------ RECORDS FOR THE TASK ------

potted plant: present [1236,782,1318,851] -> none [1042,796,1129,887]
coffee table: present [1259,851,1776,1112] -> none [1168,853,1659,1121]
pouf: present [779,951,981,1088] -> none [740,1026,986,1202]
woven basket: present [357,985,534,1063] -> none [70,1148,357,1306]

------
------ RECORDS FOR THE TASK ------

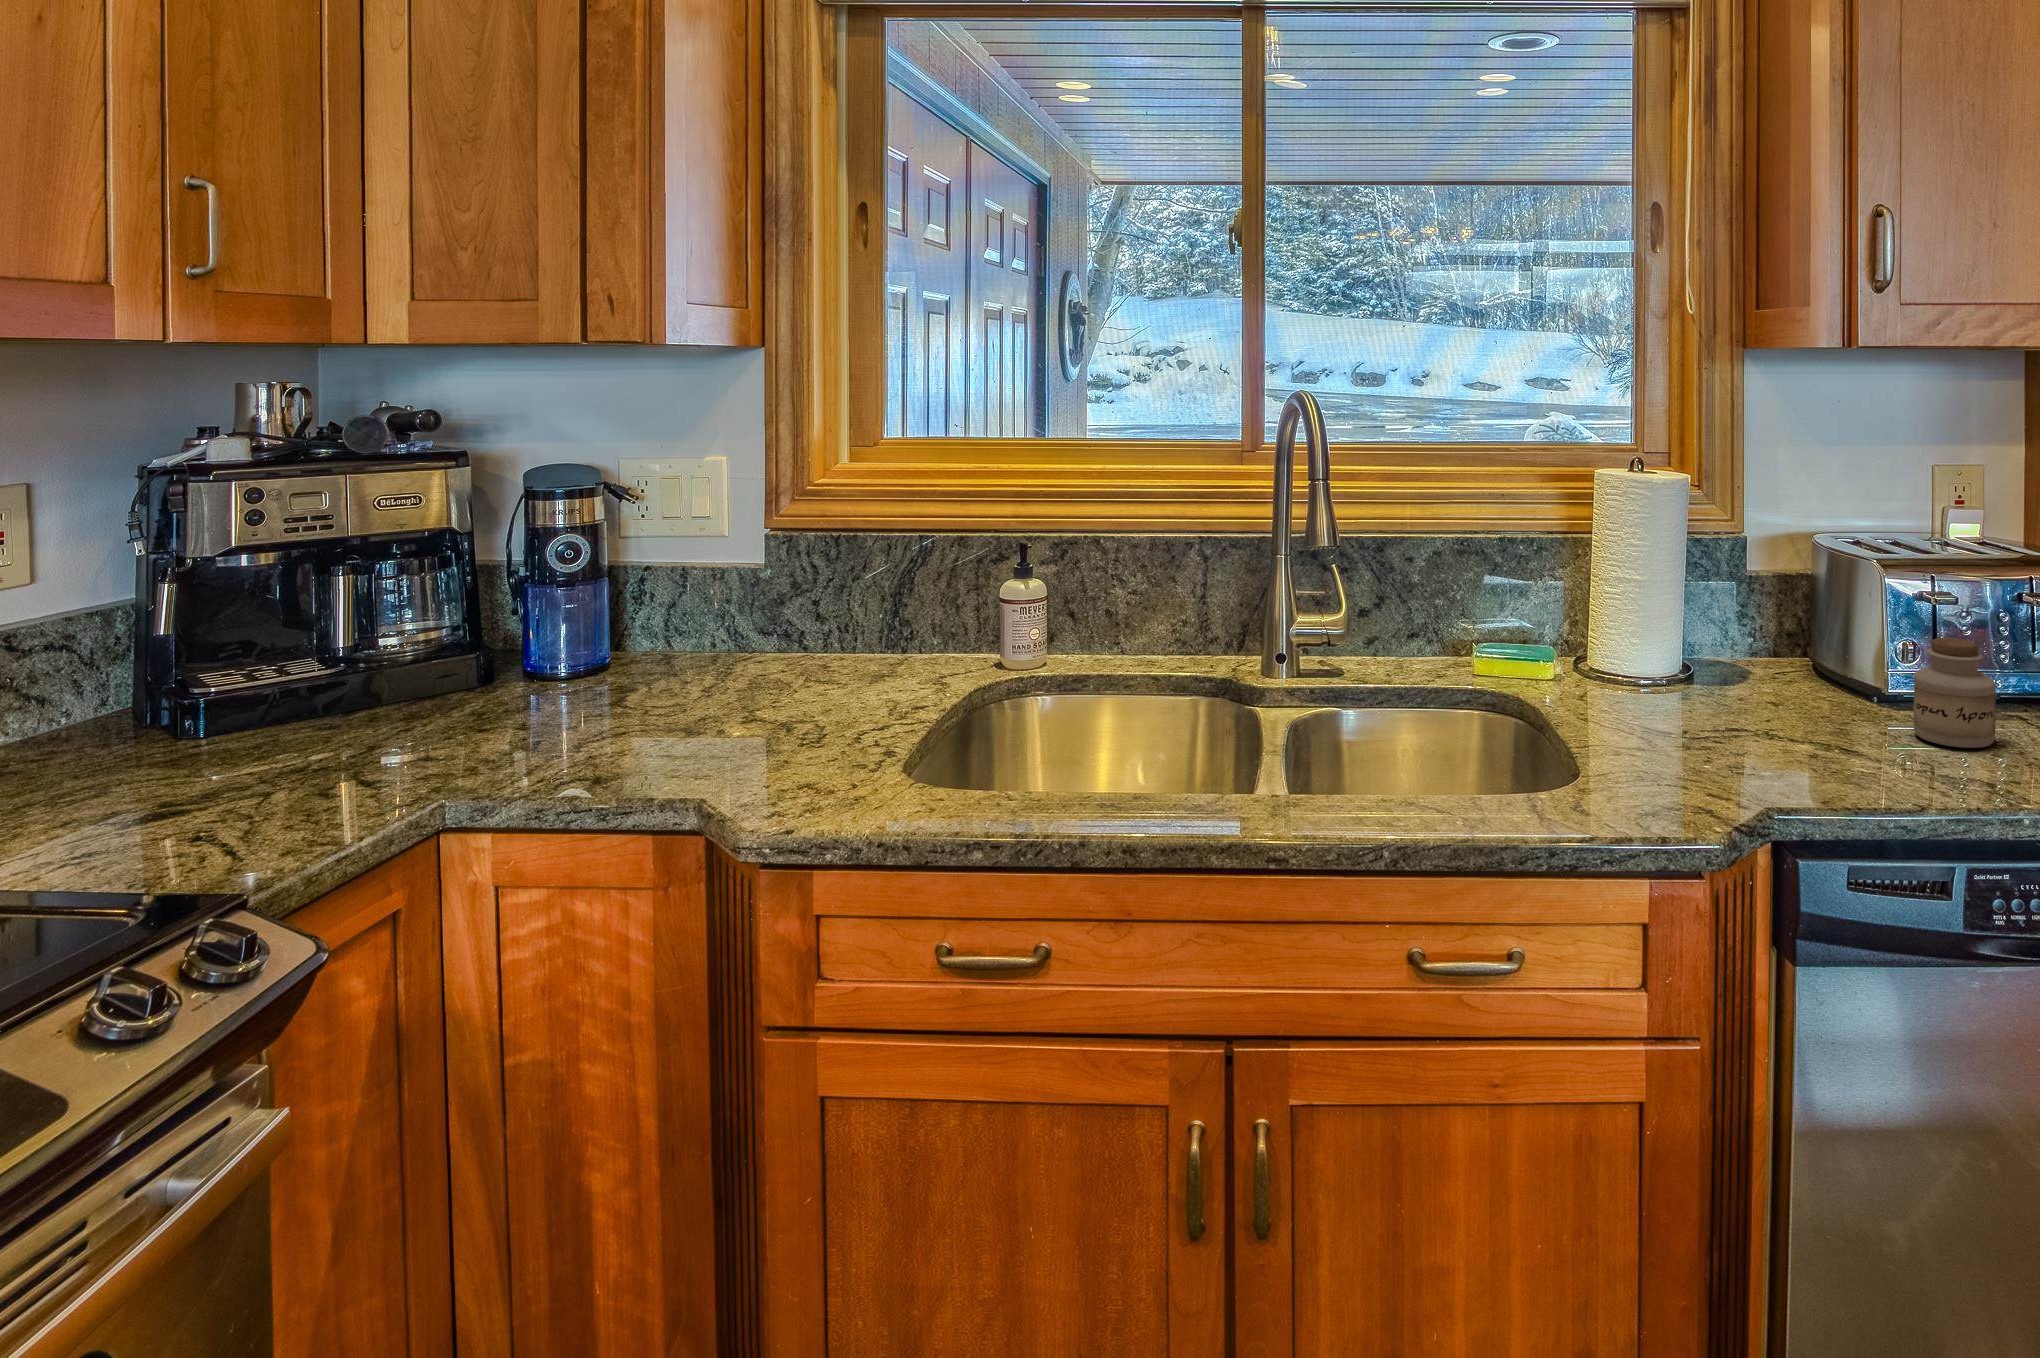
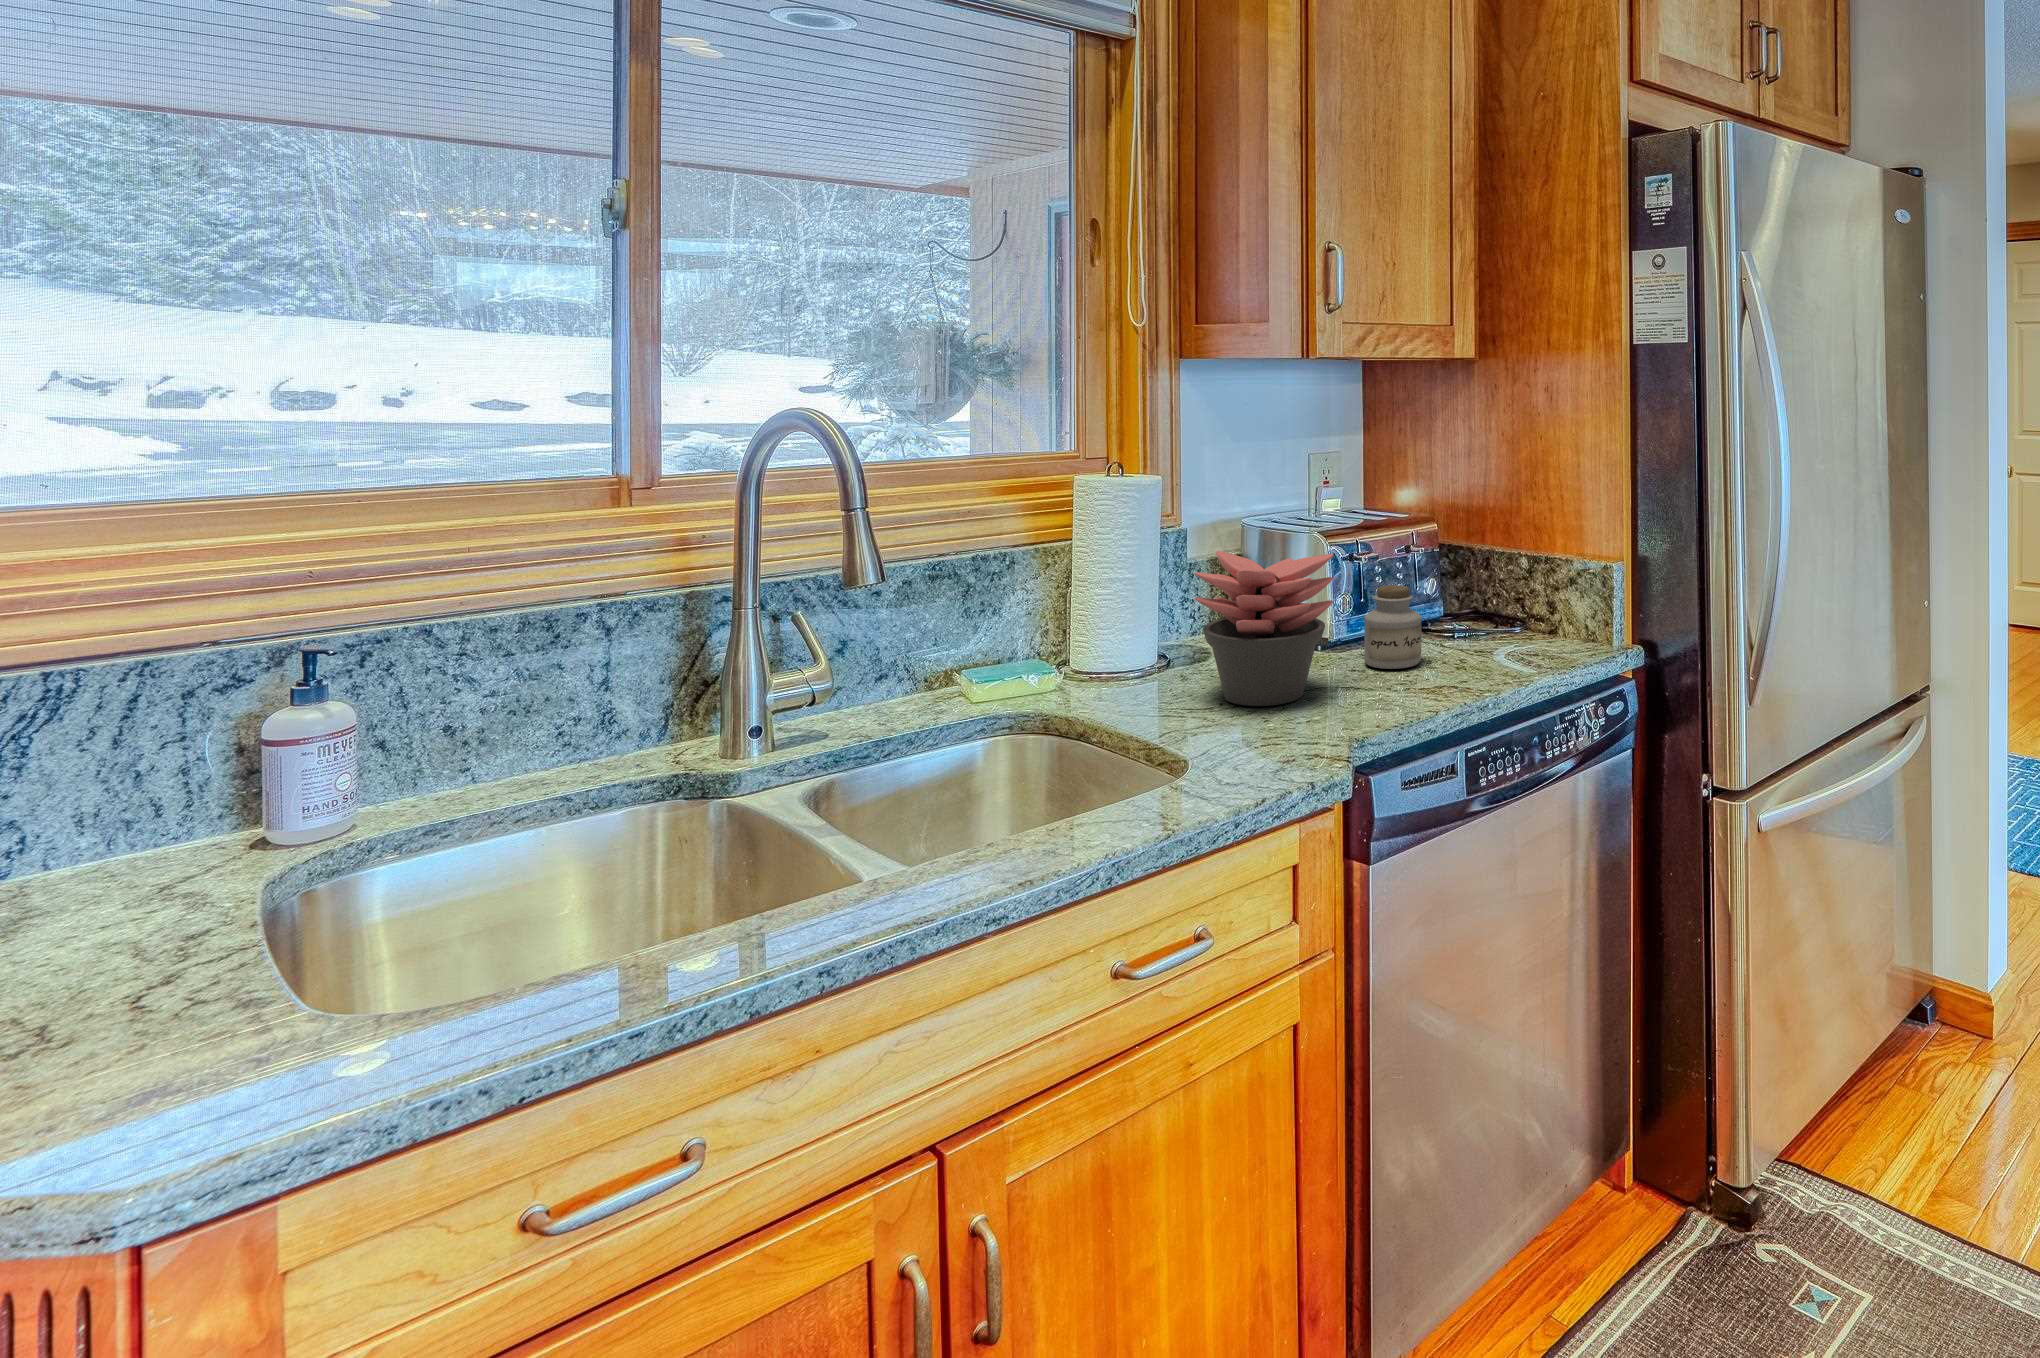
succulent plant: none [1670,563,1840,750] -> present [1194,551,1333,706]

------

WHAT THE TASK ASKS:
Count every line of the records that holds "plant". State the number, nothing else.

REPLY TO THE EXERCISE:
2